I won't labour the point because I dont know the figures. I'm not criticising the current Admin. It's all the Dibbies.
But if we are still backending/paying Tolman, Hoppa, JJ, Elliott, Mbye then where the hell did the money go a few years ago.
One example of what I'm saying but you can times that by say 6 players....
A scenario... and figures are guesstimates...
Tolman on $600,000 now.
2017 on $300,000 then
2018 on $300,000 then
2019 on $500,000 then
2020 on $600,000
The figures are not exactly factual but its the sc amount effect I'm interested in.
Ie if Tolman, JJ, Graham, Mbye, Hoppa, Elliott, Klemmer, Woods all on backended contracts that jumped up higher in their last year of contract, then what the hell were the other players being paid in 2017, 18, 19 that balanced out the 9 million sc?

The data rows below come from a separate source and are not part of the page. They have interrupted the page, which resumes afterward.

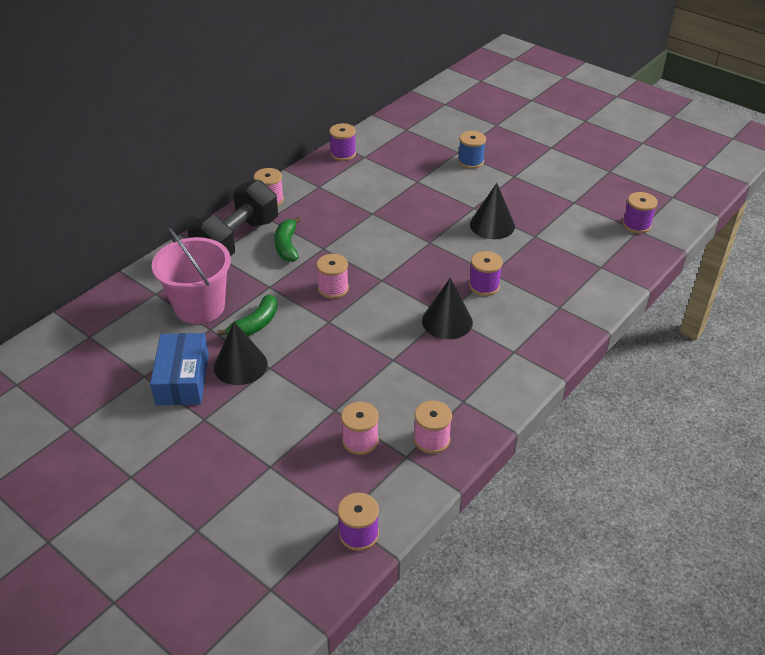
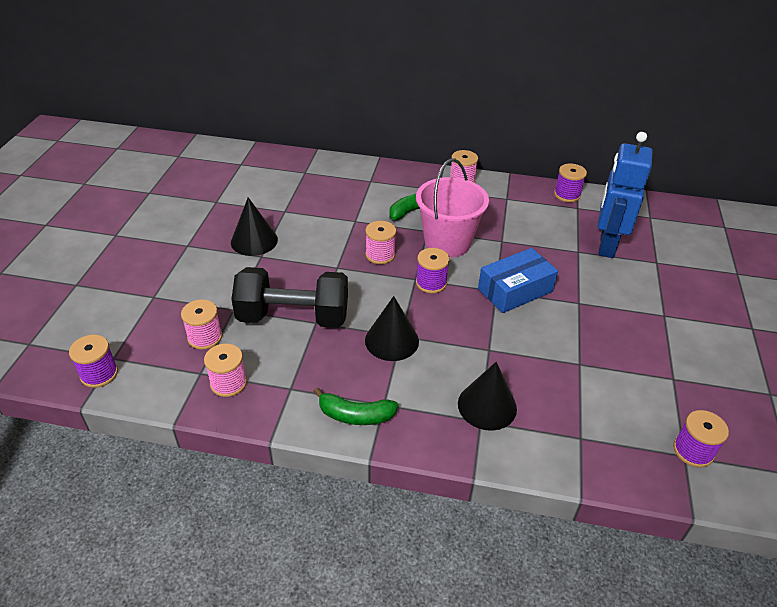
camera: 60 degrees right, 0 degrees up
(182, 379) = (222, 219): blue box -> blue box (515, 290)
(199, 307) = (305, 197): pink bucket -> pink bucket (447, 242)
(237, 240) = (396, 184): black dumbbell -> black dumbbell (293, 317)
(255, 325) = (304, 230): green banana -> green banana (355, 415)
(421, 165) = (606, 245): none -> blue robot
(470, 161) = (651, 276): blue spool -> none
(484, 286) = (464, 350): purple spool -> purple spool (431, 283)
(492, 225) = (564, 325): black cone -> black cone (487, 406)

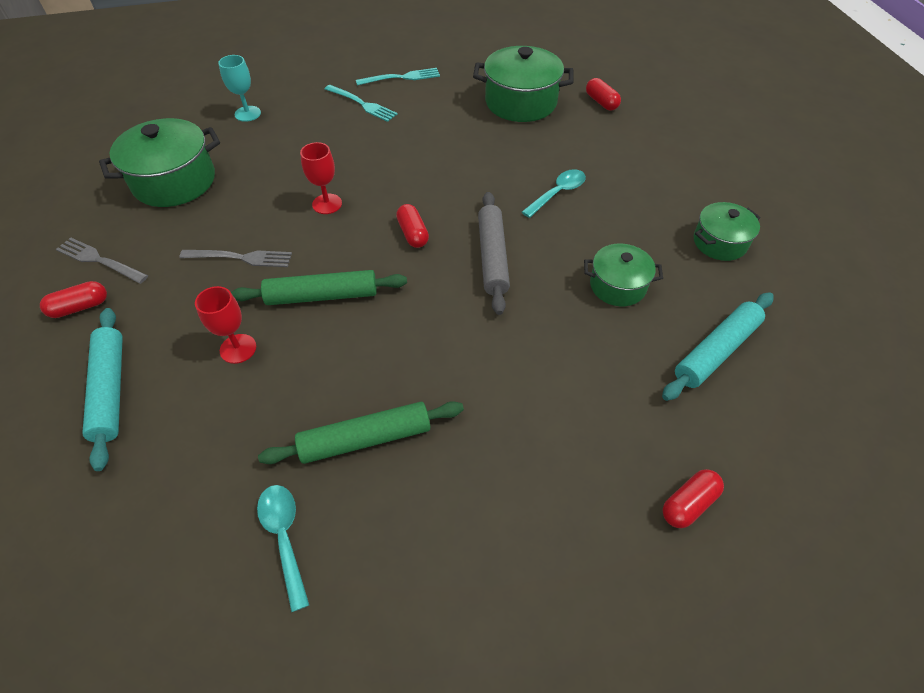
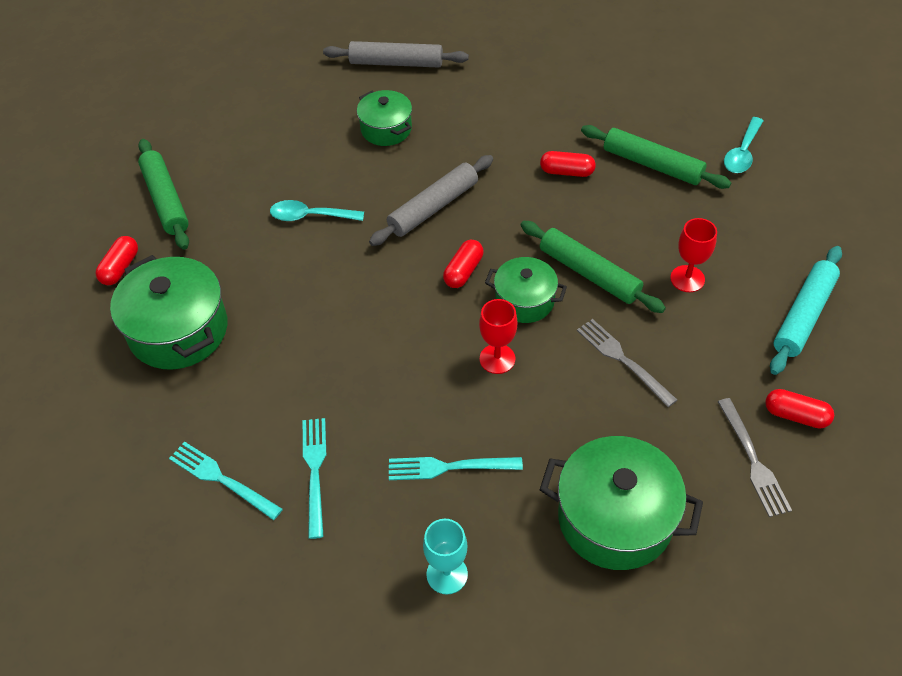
camera: 130 degrees left, 0 degrees up
(294, 145) = (448, 467): none -> turquoise fork
(650, 141) = (165, 200): none -> green rolling pin
(688, 504) = (520, 31): red capsule -> red capsule (566, 172)
(716, 351) = (396, 63): turquoise rolling pin -> grey rolling pin
(719, 242) = (278, 103): green pot -> green pot (524, 300)

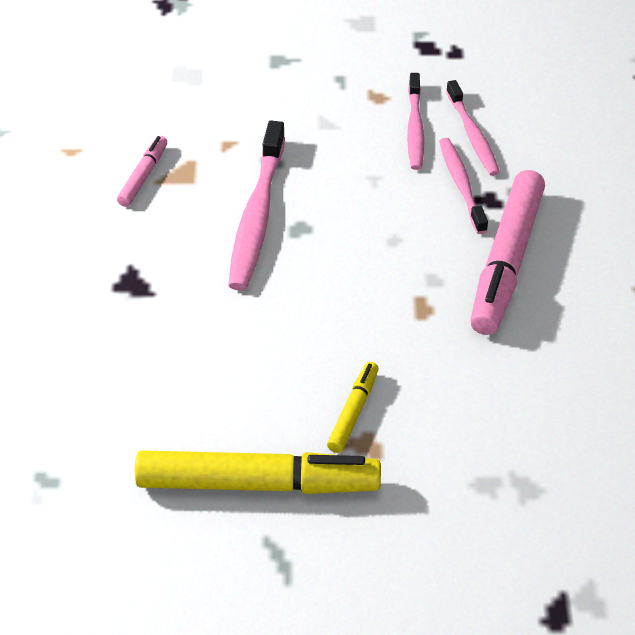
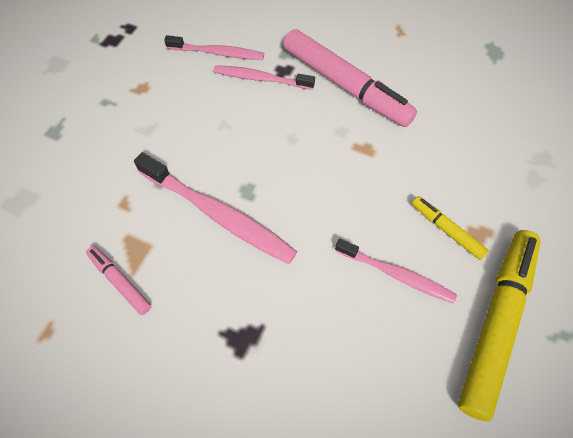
camera: 65 degrees left, 15 degrees up
(415, 128) = (189, 80): pink toothbrush -> pink toothbrush (396, 274)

The figures have never made sense to me.
The salary cap contracted payments are double audited, firstly by the club itself supported by a statutory declaration signed by the Directors and then by the NRL auditor, plus professional sports people are always on the ATO hit list. We have to spend 95% of the Cap every year and we have complied with that otherwise we would be being fined and that would be heavily reported on.
To answer your question, at the time when the current guys on back ended contracts were in their lower $ years there were other players in the years of their higher $ contracts, eg; Eastwood in 2018, Mozzies in 2018, Reynolds 2017, Klemmer 2018, Mbye 2017/18, Graham 2017 etc.
Thats' why it hard to offload a player in the last year of a 3 year contract where they are in the higher paying back end of their contract. For example, if a player is on, say, $1.8m for 3 years, meaning he is on an average $600k (which may well be his market worth) per year, but if he is on $900k in his last year no other club is going to take him off our hands and pay him $300k over market value. Understandably they would want us to pay the over market value for that year. Legally I'm not sure how we can pay them after their contract with us has expired. For obvious reasons NRL players aren't allowed to have registered NRL contracts with and be paid simultaneously by 2 different clubs. We could pay the other club but I'm not sure how that would included in our salary cap and excluded from theirs. Because in the end what's included in the Salary Cap is the only thing that is important, to us anyway as we have no shortage of money. May not be the same for cash strapped clubs.
The concept of back ended contracts is that in any one year you have, say, half of your players on less than half of their market value (worth). So you have, say, a $13m team whose contracts for that year total only $9.6m and as a result win the premiership. The idea then is to offload players (premiership winning players) in the middle years when their contract is around their market value (worth). Then start the back ended contracts merry go round all over again with a new batch of players. The problem for us was we didn't win the premiership, so no one wanted the players we needed to offload, as a result they stuck around until the latter years of their contracts where they were on way more than their market value (worth). Why should they leave and give up the pay back for the sacrifices that they made in the early years of their contract.
The back ended contract effect lasts for longer than the 3 or 4 years typical player contract term. For it to work there has to me a mixture of players in their early (lower paid) years whilst others are in their later (higher paid) years. When it all falls apart, as it did for us in 2018, then it's at best a 3 year repair and even that depends on good management to stay under the cap, especially in the 2nd and 3rd years. That's why 2021 is the year that we get to play with a full deck of cards.